Box annotation data:
((

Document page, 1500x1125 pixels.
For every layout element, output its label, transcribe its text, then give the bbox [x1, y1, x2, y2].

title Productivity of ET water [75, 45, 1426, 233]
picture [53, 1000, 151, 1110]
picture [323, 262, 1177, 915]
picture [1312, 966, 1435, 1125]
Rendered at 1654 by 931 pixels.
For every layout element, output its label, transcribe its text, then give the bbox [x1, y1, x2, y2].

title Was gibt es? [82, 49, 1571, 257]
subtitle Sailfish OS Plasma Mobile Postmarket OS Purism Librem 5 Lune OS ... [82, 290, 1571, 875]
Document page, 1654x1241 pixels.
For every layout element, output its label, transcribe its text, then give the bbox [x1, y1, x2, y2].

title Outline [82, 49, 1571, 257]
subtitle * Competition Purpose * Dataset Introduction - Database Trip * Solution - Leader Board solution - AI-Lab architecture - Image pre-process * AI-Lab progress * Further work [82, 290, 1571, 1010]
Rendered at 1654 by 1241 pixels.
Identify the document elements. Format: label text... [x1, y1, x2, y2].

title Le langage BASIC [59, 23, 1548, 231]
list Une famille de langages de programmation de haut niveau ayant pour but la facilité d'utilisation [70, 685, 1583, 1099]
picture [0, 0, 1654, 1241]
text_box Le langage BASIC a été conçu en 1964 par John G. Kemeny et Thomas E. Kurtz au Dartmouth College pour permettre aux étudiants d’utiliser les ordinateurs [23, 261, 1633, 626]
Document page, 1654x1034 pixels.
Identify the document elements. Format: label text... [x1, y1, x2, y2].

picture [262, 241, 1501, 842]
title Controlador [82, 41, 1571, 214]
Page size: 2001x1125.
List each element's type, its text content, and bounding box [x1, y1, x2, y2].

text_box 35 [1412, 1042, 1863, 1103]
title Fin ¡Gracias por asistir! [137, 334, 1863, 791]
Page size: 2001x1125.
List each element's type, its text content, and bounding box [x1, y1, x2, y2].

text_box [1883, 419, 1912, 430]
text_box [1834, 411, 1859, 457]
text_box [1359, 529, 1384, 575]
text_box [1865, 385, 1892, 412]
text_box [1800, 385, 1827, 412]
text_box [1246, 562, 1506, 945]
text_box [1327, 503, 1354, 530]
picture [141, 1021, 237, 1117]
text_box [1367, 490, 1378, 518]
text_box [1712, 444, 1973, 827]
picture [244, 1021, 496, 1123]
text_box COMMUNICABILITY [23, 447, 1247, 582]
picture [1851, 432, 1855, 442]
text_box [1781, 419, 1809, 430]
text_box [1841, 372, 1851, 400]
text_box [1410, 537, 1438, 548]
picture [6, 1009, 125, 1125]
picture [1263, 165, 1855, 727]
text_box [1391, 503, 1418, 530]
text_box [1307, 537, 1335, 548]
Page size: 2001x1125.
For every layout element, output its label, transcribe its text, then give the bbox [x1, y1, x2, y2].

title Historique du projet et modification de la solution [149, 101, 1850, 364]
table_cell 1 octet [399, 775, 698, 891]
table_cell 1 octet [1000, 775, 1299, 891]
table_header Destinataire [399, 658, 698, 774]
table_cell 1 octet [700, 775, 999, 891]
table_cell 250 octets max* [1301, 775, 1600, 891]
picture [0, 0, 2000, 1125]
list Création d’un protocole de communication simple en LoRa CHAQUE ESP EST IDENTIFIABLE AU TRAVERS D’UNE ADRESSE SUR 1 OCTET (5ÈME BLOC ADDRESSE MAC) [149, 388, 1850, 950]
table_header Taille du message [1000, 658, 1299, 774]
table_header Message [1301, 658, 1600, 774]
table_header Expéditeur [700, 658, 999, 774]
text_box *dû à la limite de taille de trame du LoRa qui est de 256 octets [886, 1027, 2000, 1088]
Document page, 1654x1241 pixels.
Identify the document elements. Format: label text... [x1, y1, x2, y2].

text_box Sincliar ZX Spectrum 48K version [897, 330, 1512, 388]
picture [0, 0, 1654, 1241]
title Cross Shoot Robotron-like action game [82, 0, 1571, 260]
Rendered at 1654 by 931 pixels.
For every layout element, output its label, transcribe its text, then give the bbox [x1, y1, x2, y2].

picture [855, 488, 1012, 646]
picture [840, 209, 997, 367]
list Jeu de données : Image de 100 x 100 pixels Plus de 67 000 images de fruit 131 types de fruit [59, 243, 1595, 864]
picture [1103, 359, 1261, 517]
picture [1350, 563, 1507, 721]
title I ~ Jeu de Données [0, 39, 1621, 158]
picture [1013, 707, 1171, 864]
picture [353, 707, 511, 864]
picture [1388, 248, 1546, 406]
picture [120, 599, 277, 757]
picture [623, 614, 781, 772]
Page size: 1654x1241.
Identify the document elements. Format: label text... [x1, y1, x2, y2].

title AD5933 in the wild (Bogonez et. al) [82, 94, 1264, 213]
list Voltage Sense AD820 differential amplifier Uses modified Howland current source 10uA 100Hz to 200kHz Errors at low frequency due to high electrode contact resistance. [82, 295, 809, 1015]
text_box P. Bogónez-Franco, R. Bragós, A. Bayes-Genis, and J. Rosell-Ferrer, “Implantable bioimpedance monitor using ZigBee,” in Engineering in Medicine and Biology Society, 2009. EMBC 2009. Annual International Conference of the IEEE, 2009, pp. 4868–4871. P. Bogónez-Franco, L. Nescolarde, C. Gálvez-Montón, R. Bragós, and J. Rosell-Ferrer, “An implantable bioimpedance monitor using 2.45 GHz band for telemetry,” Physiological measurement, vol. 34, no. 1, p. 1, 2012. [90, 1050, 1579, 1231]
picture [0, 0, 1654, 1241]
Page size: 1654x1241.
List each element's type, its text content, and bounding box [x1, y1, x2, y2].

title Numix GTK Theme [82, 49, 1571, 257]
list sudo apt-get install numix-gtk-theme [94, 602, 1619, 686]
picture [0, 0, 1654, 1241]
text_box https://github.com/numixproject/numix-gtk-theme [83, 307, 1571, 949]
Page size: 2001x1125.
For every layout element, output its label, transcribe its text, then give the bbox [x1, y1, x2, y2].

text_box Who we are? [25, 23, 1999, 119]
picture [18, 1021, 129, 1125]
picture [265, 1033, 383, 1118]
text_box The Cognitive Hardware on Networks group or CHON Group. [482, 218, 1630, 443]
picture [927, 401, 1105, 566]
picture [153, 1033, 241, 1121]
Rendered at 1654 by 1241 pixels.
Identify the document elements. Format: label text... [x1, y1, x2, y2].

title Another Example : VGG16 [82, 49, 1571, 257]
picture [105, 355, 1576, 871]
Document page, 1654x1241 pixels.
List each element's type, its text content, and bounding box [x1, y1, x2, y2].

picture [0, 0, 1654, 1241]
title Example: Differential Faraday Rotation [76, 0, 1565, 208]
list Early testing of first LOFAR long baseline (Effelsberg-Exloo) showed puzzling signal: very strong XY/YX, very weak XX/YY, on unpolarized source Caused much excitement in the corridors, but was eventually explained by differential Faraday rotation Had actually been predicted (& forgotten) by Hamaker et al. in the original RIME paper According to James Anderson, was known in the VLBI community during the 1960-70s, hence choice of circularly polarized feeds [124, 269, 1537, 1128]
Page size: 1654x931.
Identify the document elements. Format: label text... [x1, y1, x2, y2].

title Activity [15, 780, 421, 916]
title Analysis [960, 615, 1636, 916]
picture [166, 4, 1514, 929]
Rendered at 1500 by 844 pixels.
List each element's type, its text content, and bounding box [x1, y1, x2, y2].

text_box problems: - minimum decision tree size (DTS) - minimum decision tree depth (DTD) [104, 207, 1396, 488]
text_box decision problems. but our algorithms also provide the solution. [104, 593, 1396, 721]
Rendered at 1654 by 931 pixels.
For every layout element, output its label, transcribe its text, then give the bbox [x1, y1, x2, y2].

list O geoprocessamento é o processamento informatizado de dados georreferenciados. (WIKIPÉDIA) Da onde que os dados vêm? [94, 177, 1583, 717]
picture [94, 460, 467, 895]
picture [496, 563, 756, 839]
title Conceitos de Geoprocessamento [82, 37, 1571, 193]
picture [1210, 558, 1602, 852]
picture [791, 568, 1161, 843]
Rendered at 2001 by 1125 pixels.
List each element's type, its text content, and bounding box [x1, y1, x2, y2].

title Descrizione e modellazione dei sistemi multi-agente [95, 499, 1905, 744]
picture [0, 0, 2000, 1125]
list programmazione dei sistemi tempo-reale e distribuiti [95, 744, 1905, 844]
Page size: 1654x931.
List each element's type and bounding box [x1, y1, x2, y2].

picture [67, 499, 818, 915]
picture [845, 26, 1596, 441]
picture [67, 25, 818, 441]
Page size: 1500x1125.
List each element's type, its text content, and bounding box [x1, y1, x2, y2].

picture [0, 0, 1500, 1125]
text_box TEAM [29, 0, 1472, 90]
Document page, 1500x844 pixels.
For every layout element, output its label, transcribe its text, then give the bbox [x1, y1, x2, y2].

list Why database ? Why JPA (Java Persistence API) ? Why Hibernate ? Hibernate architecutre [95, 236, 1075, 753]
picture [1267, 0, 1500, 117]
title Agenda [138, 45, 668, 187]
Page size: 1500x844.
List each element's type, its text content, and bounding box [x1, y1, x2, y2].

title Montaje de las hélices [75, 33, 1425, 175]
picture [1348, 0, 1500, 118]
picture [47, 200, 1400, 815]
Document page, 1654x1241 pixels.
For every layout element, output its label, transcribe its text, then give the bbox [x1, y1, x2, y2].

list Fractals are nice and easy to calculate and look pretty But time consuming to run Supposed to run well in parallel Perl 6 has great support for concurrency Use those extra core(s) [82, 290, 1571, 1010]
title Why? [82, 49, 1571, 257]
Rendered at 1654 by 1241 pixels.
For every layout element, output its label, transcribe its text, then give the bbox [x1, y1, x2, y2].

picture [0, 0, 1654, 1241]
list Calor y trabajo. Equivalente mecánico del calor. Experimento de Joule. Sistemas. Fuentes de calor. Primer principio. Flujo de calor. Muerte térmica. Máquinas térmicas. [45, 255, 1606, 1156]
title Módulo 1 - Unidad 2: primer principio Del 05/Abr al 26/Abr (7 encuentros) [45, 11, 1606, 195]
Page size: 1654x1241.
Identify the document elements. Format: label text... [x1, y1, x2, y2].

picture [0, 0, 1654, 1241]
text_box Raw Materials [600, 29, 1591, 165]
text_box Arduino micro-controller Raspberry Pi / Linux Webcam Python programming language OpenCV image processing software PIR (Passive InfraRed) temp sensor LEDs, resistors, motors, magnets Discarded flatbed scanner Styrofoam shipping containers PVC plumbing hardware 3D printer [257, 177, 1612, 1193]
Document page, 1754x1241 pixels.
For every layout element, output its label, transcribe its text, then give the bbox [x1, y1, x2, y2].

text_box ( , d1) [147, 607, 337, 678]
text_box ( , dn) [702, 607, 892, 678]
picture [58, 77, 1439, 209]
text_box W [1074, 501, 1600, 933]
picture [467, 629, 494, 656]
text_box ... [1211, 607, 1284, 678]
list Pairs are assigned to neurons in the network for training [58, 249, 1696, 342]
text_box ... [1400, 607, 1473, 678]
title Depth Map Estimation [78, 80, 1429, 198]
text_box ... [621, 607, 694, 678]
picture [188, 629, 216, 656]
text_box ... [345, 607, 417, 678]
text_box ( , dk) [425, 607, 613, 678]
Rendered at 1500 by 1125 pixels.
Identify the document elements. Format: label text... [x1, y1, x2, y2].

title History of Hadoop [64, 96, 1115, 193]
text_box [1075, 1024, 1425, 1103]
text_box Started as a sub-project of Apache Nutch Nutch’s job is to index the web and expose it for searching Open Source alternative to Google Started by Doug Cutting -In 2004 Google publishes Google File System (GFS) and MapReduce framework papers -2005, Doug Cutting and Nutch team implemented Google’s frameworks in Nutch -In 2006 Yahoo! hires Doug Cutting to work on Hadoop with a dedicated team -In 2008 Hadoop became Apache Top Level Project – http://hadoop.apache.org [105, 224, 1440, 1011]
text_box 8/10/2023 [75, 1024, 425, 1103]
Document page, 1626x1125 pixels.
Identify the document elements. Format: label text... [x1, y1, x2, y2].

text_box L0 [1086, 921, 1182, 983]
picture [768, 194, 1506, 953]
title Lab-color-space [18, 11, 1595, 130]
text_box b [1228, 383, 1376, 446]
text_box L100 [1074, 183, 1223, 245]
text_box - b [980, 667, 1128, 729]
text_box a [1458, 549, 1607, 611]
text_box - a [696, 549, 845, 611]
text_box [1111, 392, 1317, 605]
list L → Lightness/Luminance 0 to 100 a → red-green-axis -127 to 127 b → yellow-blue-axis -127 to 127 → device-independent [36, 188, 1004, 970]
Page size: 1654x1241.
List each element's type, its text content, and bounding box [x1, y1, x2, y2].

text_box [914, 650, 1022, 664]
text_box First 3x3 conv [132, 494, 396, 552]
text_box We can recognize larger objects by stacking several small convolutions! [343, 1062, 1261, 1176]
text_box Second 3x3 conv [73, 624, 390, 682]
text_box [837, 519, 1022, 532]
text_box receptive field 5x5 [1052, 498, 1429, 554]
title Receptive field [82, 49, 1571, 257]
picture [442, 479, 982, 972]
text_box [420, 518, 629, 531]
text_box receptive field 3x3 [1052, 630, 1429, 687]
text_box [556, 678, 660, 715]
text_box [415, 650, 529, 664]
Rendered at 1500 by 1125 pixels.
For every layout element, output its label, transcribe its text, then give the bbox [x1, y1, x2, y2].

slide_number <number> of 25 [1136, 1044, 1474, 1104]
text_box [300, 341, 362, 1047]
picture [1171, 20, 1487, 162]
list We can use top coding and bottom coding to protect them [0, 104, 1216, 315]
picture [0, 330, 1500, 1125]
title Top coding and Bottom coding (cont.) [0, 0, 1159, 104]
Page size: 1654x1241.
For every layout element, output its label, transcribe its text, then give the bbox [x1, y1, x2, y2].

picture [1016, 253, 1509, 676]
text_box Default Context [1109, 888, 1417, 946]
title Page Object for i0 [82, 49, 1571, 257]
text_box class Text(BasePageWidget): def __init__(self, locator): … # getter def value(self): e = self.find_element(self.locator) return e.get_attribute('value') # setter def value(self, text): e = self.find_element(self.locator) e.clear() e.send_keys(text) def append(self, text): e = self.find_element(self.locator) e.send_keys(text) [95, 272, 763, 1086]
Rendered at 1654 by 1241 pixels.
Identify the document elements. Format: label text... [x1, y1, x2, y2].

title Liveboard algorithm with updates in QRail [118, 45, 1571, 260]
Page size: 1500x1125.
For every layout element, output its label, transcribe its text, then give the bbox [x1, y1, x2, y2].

))

(BRIEF):
Please print everything in the data above from the line containing "Document page, 1654x1034 pixels." down to the line containing "title Fin ¡Gracias", both of those lines included, reproducing each line as it appears.

(EXERCISE ANSWER):
Document page, 1654x1034 pixels.
Identify the document elements. Format: label text... [x1, y1, x2, y2].

picture [262, 241, 1501, 842]
title Controlador [82, 41, 1571, 214]
Page size: 2001x1125.
List each element's type, its text content, and bounding box [x1, y1, x2, y2].

text_box 35 [1412, 1042, 1863, 1103]
title Fin ¡Gracias por asistir! [137, 334, 1863, 791]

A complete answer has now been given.